Now let us imagine the very early stages of the Voyages of Discovery, when rumour outran fact.  Instead of the Cyclopes with one central eye, there were the Monopods, with one central leg and foot.  Further south of the Monopods, were even more unknown regions, ‘Here be Dragons’ as the early maps put it: not wishing to be thought ignorant.
            Maybe, maybe not.  One guess was as good as another.    Some might say there were dragons; others might say there weren’t.  Others again might say that not only did the dragons not exist; neither did the lands they were supposed to inhabit.  On a slightly different tack, some might say these lands, if they existed, were accessible to everybody; others that they were the entitlement of a select few who could cope with the climate.  And so on.
            You could play this guessing game for ever.  The only way to bring it to an end was the actual reports of actual returning travellers.   No there are not Monopods, but there are other humans like us with a different skin colour.  No there are not dragons, but there are crocodiles and alligators. 

We are in much the same position with the question of life after death.  Emily Brontë seems to suggest in Wuthering Heights that there are different sorts of Heaven for different sorts of people.  I have a real problem with shaping Heaven to suit yourself, rather than shaping yourself to be suitable for Heaven.  Otherwise, presumably, Heaven for a bully would be an eternity of victims unable to escape.   But Heaven for a victim would be an eternity with no bullies.   How do you reconcile the conflicting demands?
 The speculation does not end there.

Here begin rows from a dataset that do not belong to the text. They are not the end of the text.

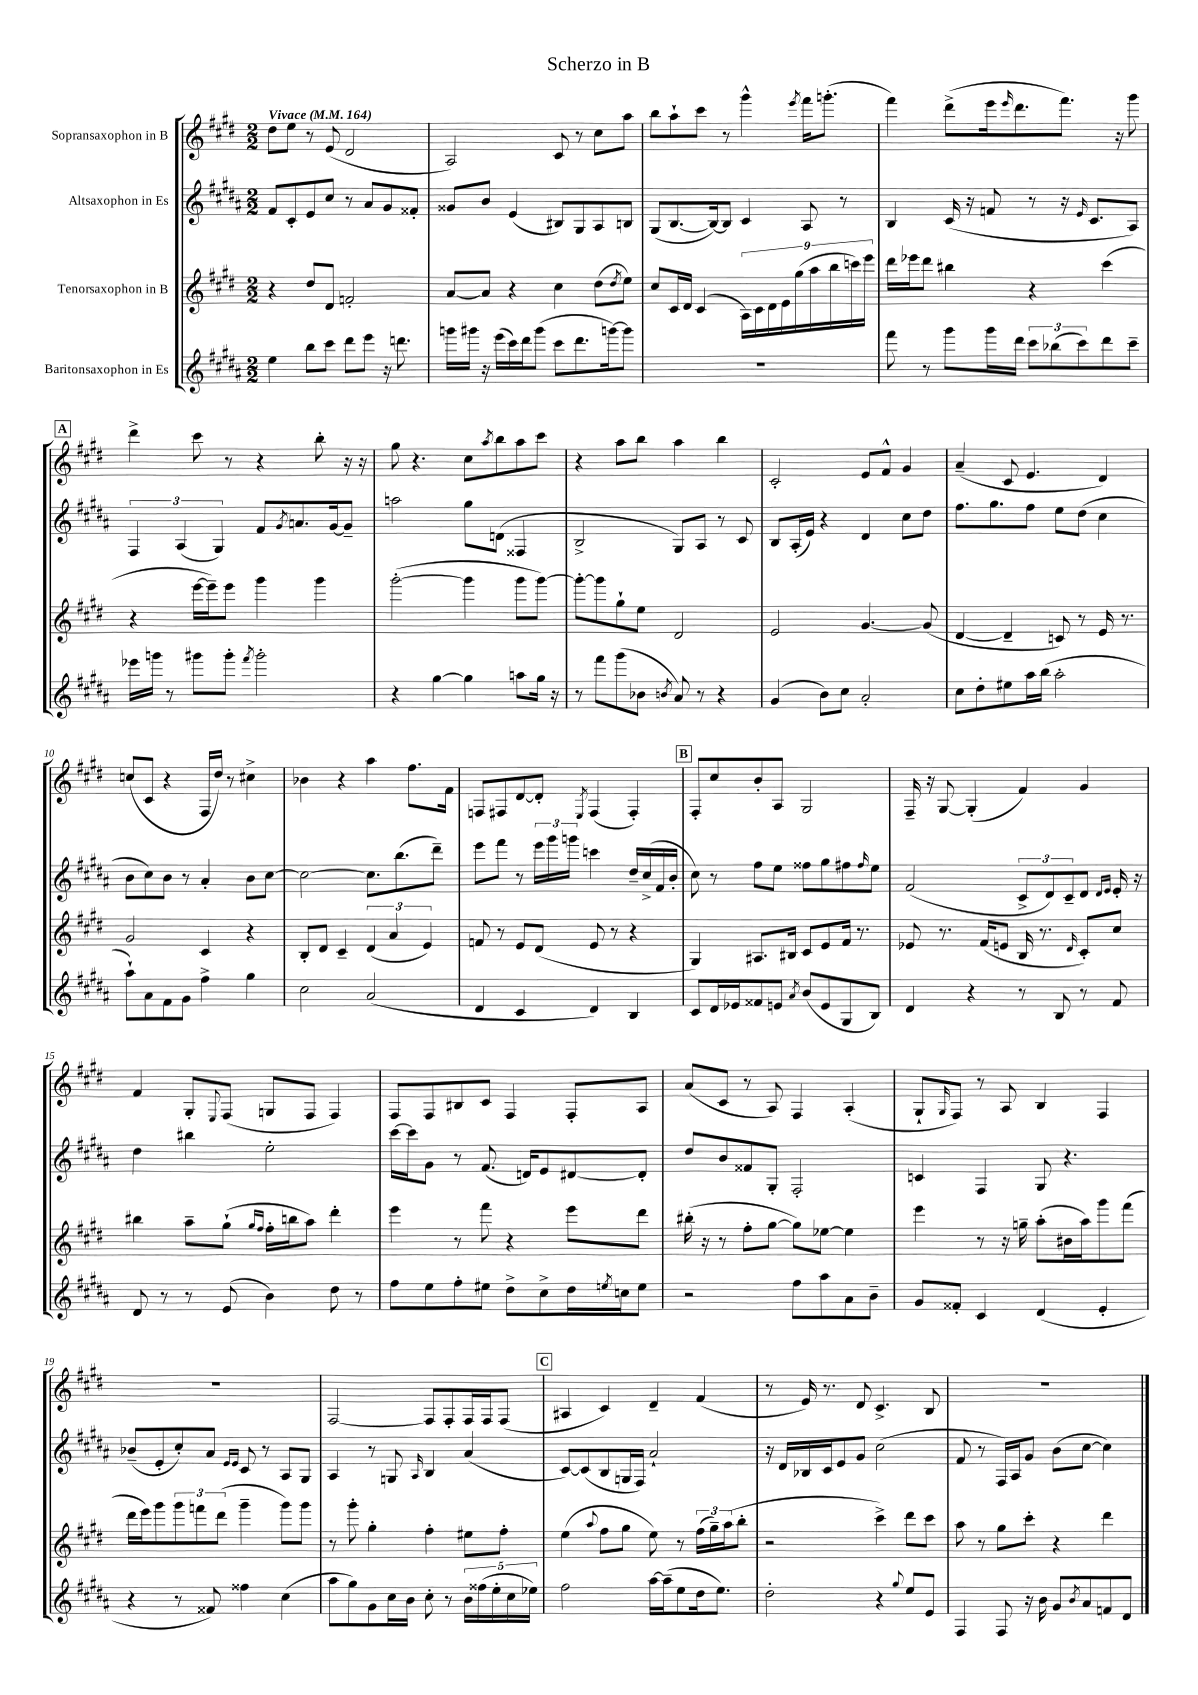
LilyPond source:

\header { title = "Scherzo in B" }
<<
\new StaffGroup <<
\new Staff = "s0" \with { instrumentName = "Sopransaxophon in B" } {
    \clef treble \key e \major \numericTimeSignature \time 2/2 \tempo "Vivace" 4 = 164
    dis''8 e''8 r8 e'8( dis'2 |
    a2) cis'8 r8 cis''8 a''8 |
    b''8 a''8-! cis'''8 r8 gis'''4-^ \acciaccatura { e'''8 } fis'''16 g'''8.-.( |
    fis'''4) dis'''8->( e'''16 \grace { e'''16 } dis'''8. fis'''8.) r16 gis'''8 |
    \mark \markup { \box "A" } dis'''4-> cis'''8 r8 r4 b''8-. r16 r16 |
    gis''8 r4. cis''8 \acciaccatura { a''8 } b''8 a''8 cis'''8 |
    r4 a''8 b''8 a''4 b''4 |
    cis'2-. e'8 fis'8-^ gis'4 |
    a'4--( cis'8 e'4. dis'4) |
    c''8( cis'8 r4 fis16 dis''16) r8 cis''4-> |
    bes'4 r4 a''4 fis''8. fis'16 |
    f8 fis8 dis'8~ dis'8-. \acciaccatura { e8 } fis4( fis4-.) |
    \mark \markup { \box "B" } fis8-. cis''8 b'8-. a8 gis2 |
    fis16-- r16 gis8~ gis4-.( fis'4) gis'4 |
    fis'4 gis8-. \appoggiatura { e8 } fis8( g8 fis8 fis4) |
    fis8 fis8 bis8 cis'8 fis4 fis8-. a8 |
    a'8( cis'8 r8 a8) fis4 a4-.( |
    gis8-! \grace { gis16 } fis8) r8 a8 b4 fis4 |
    R1 |
    fis2~ fis8 fis8-. fis16 fis16 fis8( |
    \mark \markup { \box "C" } ais4 cis'4) dis'4-- fis'4( |
    r8 e'16) r8. dis'8 cis'4.-> b8 |
    R1 \bar "|." |
}
\new Staff = "s1" \with { instrumentName = "Altsaxophon in Es" } {
    \clef treble \key b \major \numericTimeSignature \time 2/2
    fis'8 cis'8-. e'8 cis''8 r8 ais'8 gis'8 fisis'8-. |
    gisis'8 b'8 e'4( bis8) gis8 ais8 b8 |
    gis8( b8.~ b16~) b8 cis'4 ais8 r8 |
    b4 cis'16( r16 f'8 r8 r16 \grace { e'16 } cis'8. ais8) |
    \mark \markup { \box "A" } \tuplet 3/2 { fis4 ais4( gis4) } fis'8 \acciaccatura { gis'8 } a'8. gis'16~ gis'8-- |
    a''2 gis''8 d'8( fisis4 |
    b2-> gis8) ais8 r8 cis'8 |
    b8 ais16-.( e'16) r4 dis'4 cis''8 dis''8 |
    fis''8. gis''8. fis''8 e''8 dis''8( cis''4 |
    b'8 cis''8) b'8 r8 ais'4-. b'8 cis''8~ |
    cis''2~ cis''8. b''8.( dis'''8--) |
    e'''8 fis'''8 r8 \tuplet 3/2 { e'''16 gis'''16 g'''16 } c'''4 dis''16-- cis''16->( fis'16 b'16-. |
    \mark \markup { \box "B" } cis''8) r8 fis''8 e''8 fisis''8 gis''8 fis''8 \grace { fis''16 } e''8 |
    fis'2( \tuplet 3/2 { cis'8-> dis'8) cis'8-- } dis'8 \grace { dis'16 e'16 } e'16-. r16 |
    dis''4 bis''4 e''2-. |
    cis'''16~ cis'''16 gis'8 r8 fis'8.( d'16) e'8 dis'8~ dis'8-. |
    dis''8 b'8 fisis'8 gis8-. fis2-. |
    c'4 fis4 gis8 r4. |
    bes'8--( e'8-. cis''8-.) ais'8 \grace { e'16 e'16 } cis'8 r8 ais8 gis8 |
    ais4 r8 g8 \grace { ais16 } b4 ais'4( |
    \mark \markup { \box "C" } cis'8~) cis'8( b8 g16 fis16) ais'2-! |
    r16 dis'16 bes16 cis'16 e'8 gis'8 cis''2( |
    fis'8 r8 fis16) ais16 gis'8 b'8( cis''8~ cis''4) \bar "|." |
}
\new Staff = "s2" \with { instrumentName = "Tenorsaxophon in B" } {
    \clef treble \key e \major \numericTimeSignature \time 2/2
    r4 dis''8 dis'8 f'2-. |
    a'8~ a'8 r4 cis''4 dis''8( \acciaccatura { dis''8 } e''8) |
    cis''8 cis'16 dis'16 cis'4( \tuplet 9/8 { a16) cis'16 dis'16 e'16 gis''16( a''16 b''16 c'''16) e'''16 } |
    dis'''16 ees'''16 dis'''8 bis''4 r4 cis'''4( |
    \mark \markup { \box "A" } r4 e'''16~ e'''16--) e'''8 gis'''4 gis'''4 |
    gis'''2~-.( gis'''4 gis'''8 gis'''8~) |
    gis'''8~-. gis'''8 gis''8-! e''8 dis'2 |
    e'2 gis'4.~ gis'8( |
    dis'4~ dis'4-- c'8) r8 e'16 r8. |
    gis'2 cis'4 r4 |
    b8-. dis'8 cis'4-- \tuplet 3/2 { dis'4( a'4 e'4) } |
    f'8 r8 e'8 dis'8( e'8 r8 r4 |
    \mark \markup { \box "B" } gis4) ais8. bis16 cis'8 e'8 fis'16 r8. |
    ees'8 r8. fis'16( e'8 b16 r8. \grace { dis'16 } cis'8-.) cis''8 |
    bis''4 a''8-- gis''8-!( \grace { gis''16 fis''16 } fis''16-. b''16 a''8) dis'''4-. |
    e'''4 r8 fis'''8 r4 e'''8 dis'''8 |
    bis''16-.( r16 r8 fis''8-. gis''8~ gis''8) ees''8~ ees''4 |
    e'''4 r8 r16 g''16-- a''8-.( bis'16 a''16) gis'''8 fis'''8( |
    dis'''16 e'''16) gis'''8 \tuplet 3/2 { gis'''8 f'''8 dis'''8( } gis'''4-- gis'''8) gis'''8 |
    r8 gis'''8-. gis''4-. fis''4-. eis''8 fis''8-. |
    \mark \markup { \box "C" } e''4( \appoggiatura { a''8 } fis''8 gis''8 e''8) r8 \tuplet 3/2 { fis''16( gis''16--) a''16( } b''8-. |
    r2 cis'''4->) dis'''8 cis'''8 |
    a''8 r8 gis''8 cis'''8-. r4 dis'''4 \bar "|." |
}
\new Staff = "s3" \with { instrumentName = "Baritonsaxophon in Es" } {
    \clef treble \key b \major \numericTimeSignature \time 2/2
    e''4 b''8 cis'''8 dis'''8 e'''8 r16 d'''8. |
    g'''16 gis'''16 r16 e'''16( cis'''16) dis'''16 gis'''8( cis'''8 dis'''8. g'''16~) g'''8 |
    R1 |
    fis'''8 r8 gis'''8 gis'''16 dis'''16 \tuplet 3/2 { cis'''8 bes''8( cis'''8) } dis'''8 cis'''8-- |
    \mark \markup { \box "A" } ees'''16 g'''16 r8 gis'''8 gis'''8-. \acciaccatura { fis'''8 } gis'''2-. |
    r4 gis''4~ gis''4 a''8 gis''16 r16 |
    r8 fis'''8 gis'''8( bes'8 \acciaccatura { b'8 } ais'8) r8 r4 |
    gis'4( b'8) cis''8 ais'2-. |
    cis''8 dis''8-. eis''8 ais''16 b''16( ais''2-. |
    ais''8-!) ais'8 fis'8 gis'8 fis''4-> gis''4 |
    cis''2 ais'2( |
    dis'4 cis'4 dis'4) b4 |
    \mark \markup { \box "B" } cis'8 dis'16 ees'16 fisis'8 e'8 \acciaccatura { ais'8 } b'8( e'8 gis8 b8) |
    dis'4 r4 r8 b8 r8 fis'8 |
    dis'8 r8 r8 e'8( b'4) dis''8 r8 |
    fis''8 e''8 fis''8-. eis''8 dis''8-> cis''8-> dis''16 \acciaccatura { e''8 } c''16 e''8 |
    r2 fis''8 ais''8 ais'8 b'8-- |
    gis'8 fisis'8-. cis'4 dis'4( e'4-. |
    r4 r8 fisis'8) fisis''4 cis''4( |
    ais''8 gis''8) gis'8 cis''16 b'16 cis''8-. r8 \tuplet 5/4 { b'16 fisis''16( e''16-. cis''16 ees''16) } |
    \mark \markup { \box "C" } fis''2 ais''16~ ais''16--( e''8 dis''16 e''8.) |
    dis''2-. r4 \appoggiatura { gis''8 } e''8 e'8 |
    fis4 fis8 r16 b'16 gis'8 \acciaccatura { b'8 } ais'8 f'8 dis'8 \bar "|." |
}
>>
>>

Maybe some go to Heaven and some go to Hell.  Maybe every one, even the Devil, goes to Heaven eventually.   Maybe there's reincarnation until you can break out of the cycle of existence. .  Maybe all this is wish fulfilment, illusion etc and death really finishes you.

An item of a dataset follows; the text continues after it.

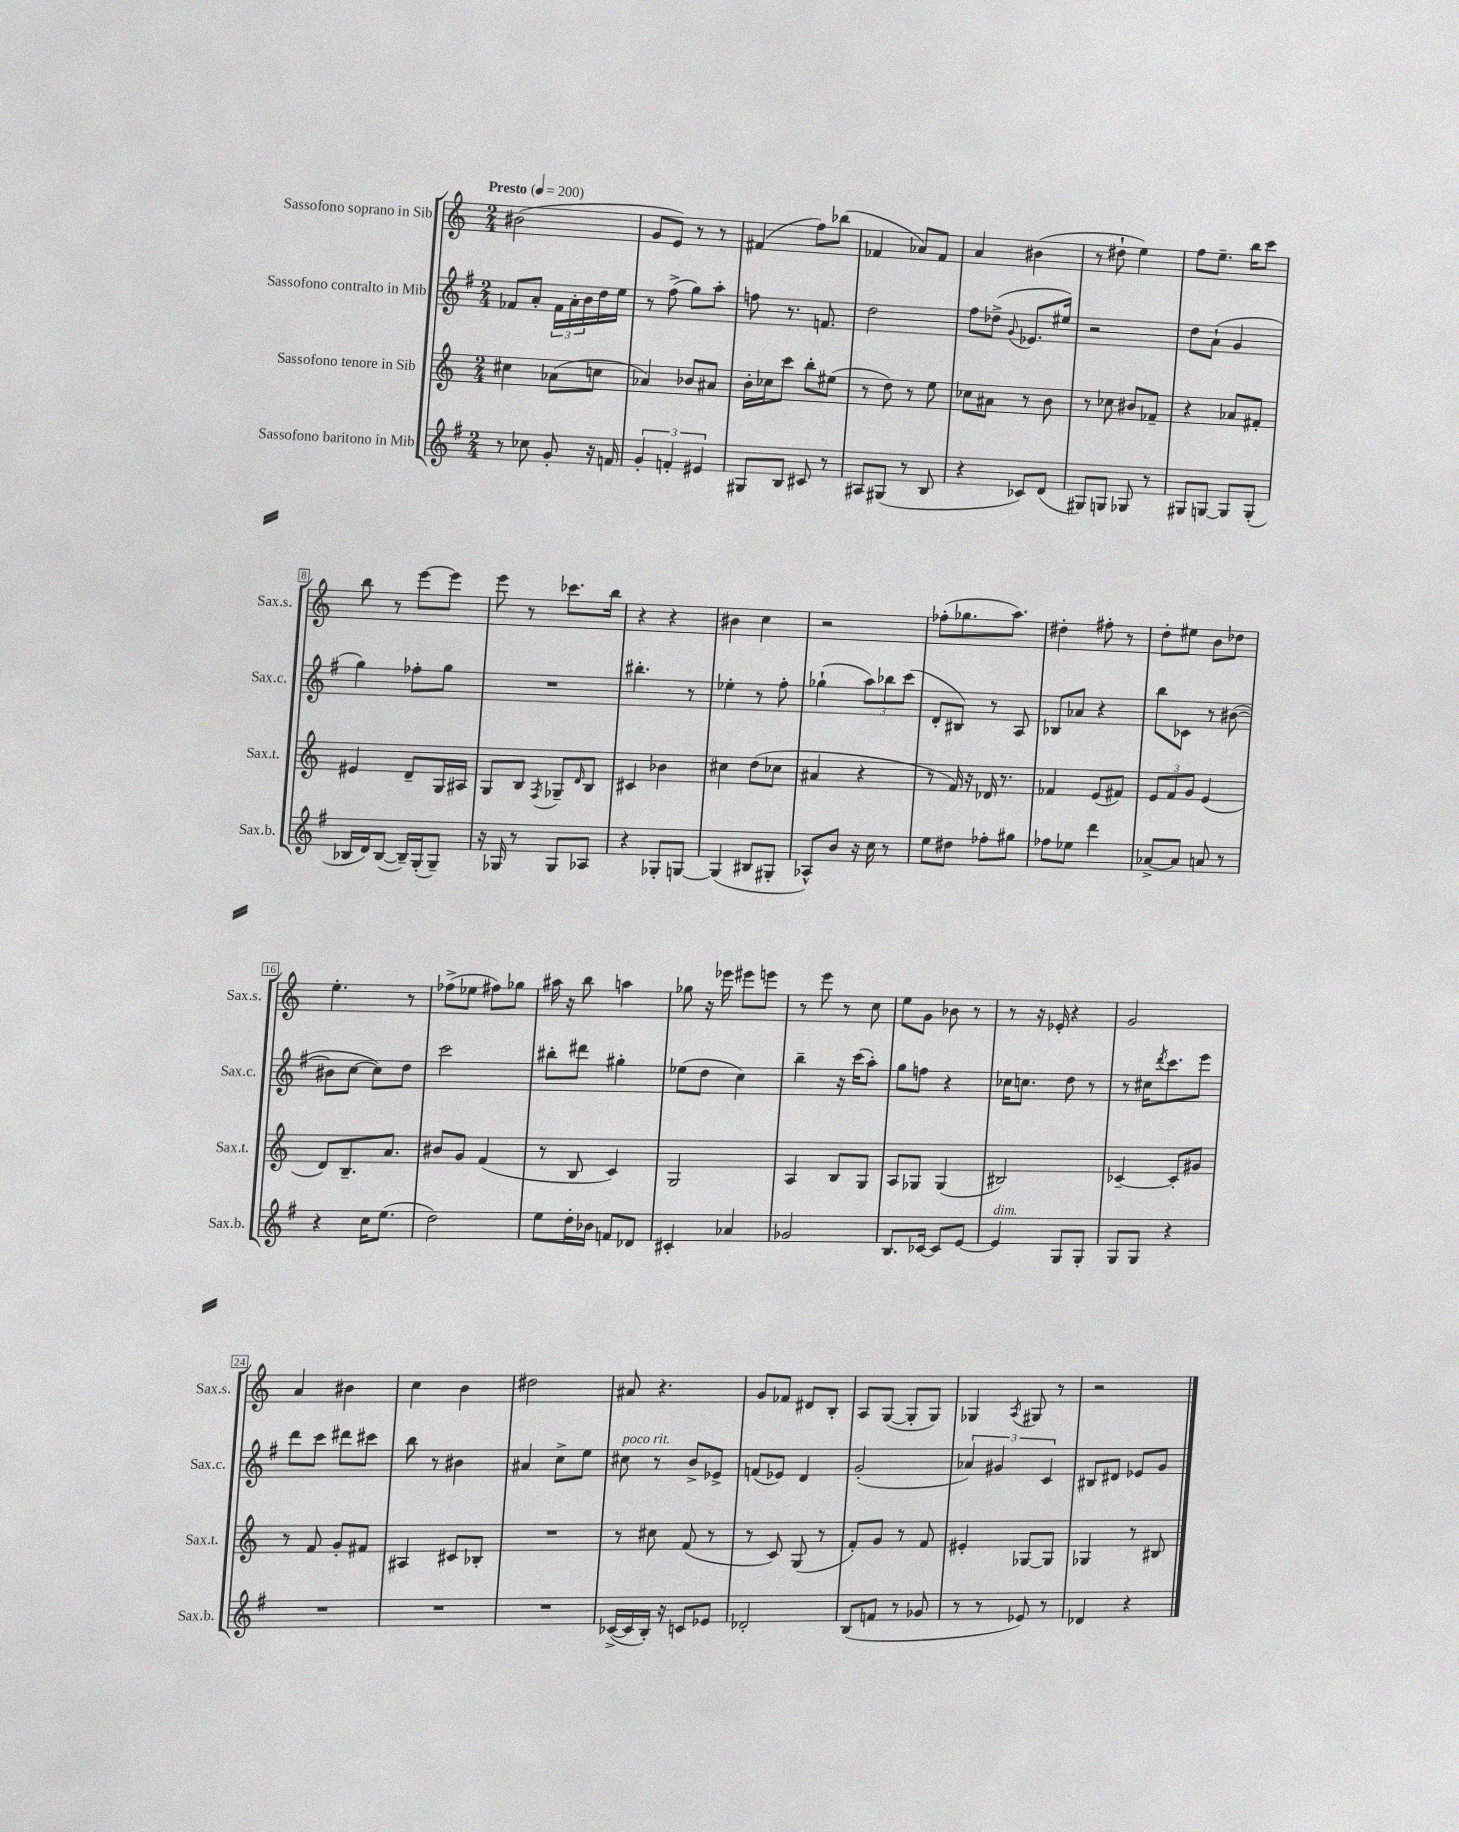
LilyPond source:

How can we ever know?  You can’t kill a few sample people and ask them to bring back a report about what’s on the other side: once they’ve gone, it’s like East Berliners escaping over the Wall in the old days.  They disappear for good.
The only person who could speak with authority about whether or not the after life exists, and what it is like, is one who had returned from the dead.    That is one reason that it matters so much whether the Resurrection happened or not, and why St Paul said he preached two things: Christ and Resurrection.  No Resurrection, no Christianity.  Eat, drink, be merry – and die tomorrow.

Incarnation and Resurrection, if true, impart authority and authenticity.  On that basis, and on that basis alone, Christianity may claim authority over other religions. But reduce Christianity to being nice to other people and it has no more authority in the marketplace of ideas than does anything else.